新聞を購入はしたけれども、後で振り返ると、数か月間も読むことが無かったり、タイトルを見るだけで読み捨ててしまう事も多かった。
私の家内を横から見ていると、彼女の読んでいる部分は、薬や化粧品の宣伝とか、特売品の広告など(ばかり)のようであった。

しかし、ともかくも、現在私共は、若い頃に較べると、新聞を読むために相当の時間を割き、新聞で勉強させていただいているが、一方で、テレビ、ラジオも目と耳を通して忙しく情報を与えてくれる。


現在、私はその機会に恵まれ、東京では、朝日新聞か読売新聞のいずれかを読み、同時に、岩手日報を盛岡から取り寄せて読むことにしている。

なぜ岩手日報かというと、岩手県人連合会と岩手日報社とが創立時に深く係っていたことがその理由である。

お蔭様で、私にとっては、東京を代表する新聞と、地方の主力新聞の双方に関わる事ができ、いろいろと勉強させていただいている。

これらの新聞は、ただ読むだけではなくて、記事を切り取るなどして勉強させていただいているので、消化しきれないことが多い。

実は、これまで、新聞が何ページでできているかなどを、考えたこともなかった。

それで最近学んだことは、朝日新聞は日刊が約40ページ、夕刊が20ページ弱、読売新聞は日刊が36ページ程度、夕刊が15ページ程度、岩手日報は日刊が30ページ程度、夕刊が10ページ程度であることが分かった。

もっとも、大新聞は新聞本体に付録が色々付いているので、実際にはかなりのページを使っているようである。

こう見てみると、一つの大新聞を読みこなすには、一日に40から60ページ以上は読みこなさなければならないということで、一年間を考えると、大変な読書量になることが分かった、さらに、朝日、読売等の東京の新聞を読み、かつ、岩手県の岩手日報(岩手県ではトップの新聞だが)を読み比べるのも一興である。

私の印象では、東京の新聞で不十分だと思われる部分を、岩手日報で読むと良く解かると思っています。


私どもの最近の情報メディアは新聞、ラジオ、テレビに加えて、スマートフォンやタブレットを使って、一層手軽に、歩きながらでも必要な対象を見ることが出来るようになってきました。

これは我々にとっていい要素と悪い要素とを兼ね備えているものなので、注意深く対応する必要があります。

つい先日から、女子プロサッカーの世界選手権が競われておりますが、日本の「なでしこ」がオーストラリアとオランダを倒し、次の準決勝で対イギリスと戦おうとしております。

最近の多人数同士の団体競技では、それを観覧する客の立場から見ると、その競技を理解するのに、可なりの知識と感が必要なものです。

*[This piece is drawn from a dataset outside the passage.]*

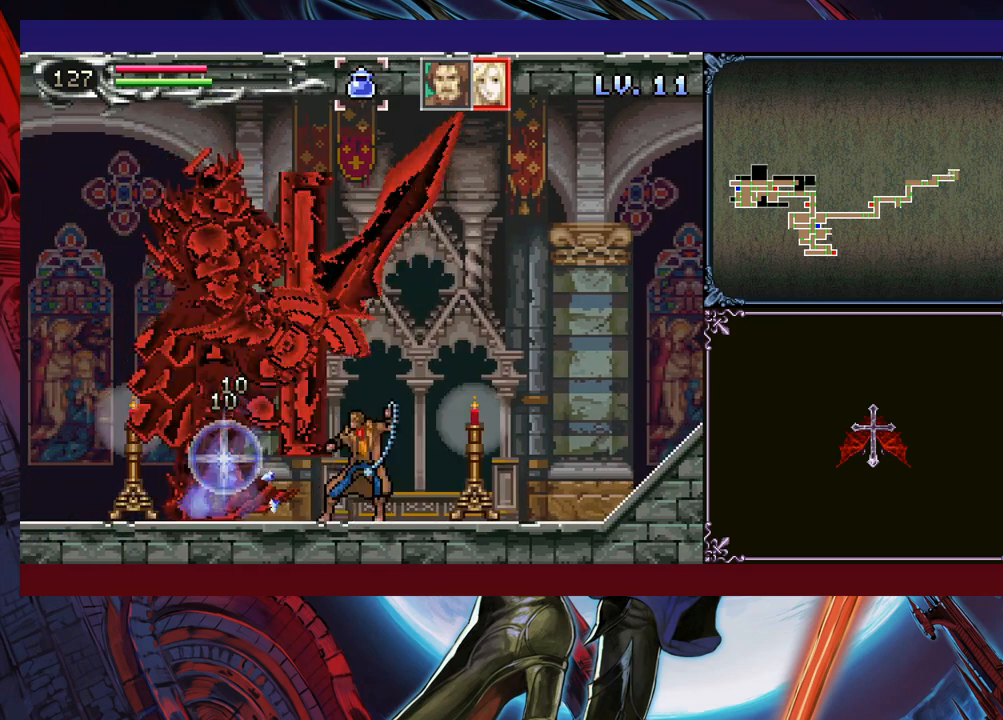
{"buttons": ["X"], "left_stick": "left", "events": [[33, "X", "up"], [83, "left_stick", "down"], [183, "left_stick", "center"], [200, "Y", "down"], [300, "Y", "up"], [333, "left_stick", "down"], [400, "left_stick", "center"], [483, "X", "down"], [500, "left_stick", "left"]]}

特にバレーボール、サッカー、ラグビーなど、複雑な競技を面白く見ることが出来るまでには、選手の細かな動きが理解できる必要がある訳ですが、ラジオ、テレビ、タブレットなどで大まかに理解し、最後に新聞などで、選手の動きや表情などをじっくりと観察することが、その競技の本当の理解に繋がると考えております。


平成27年7月1日 瀬川爾朗

いやー揃いもそろってとしょったなっす

思うに、

昨年から今年にかけては学校の同級会を良く開催したものと、我ながら感心しております。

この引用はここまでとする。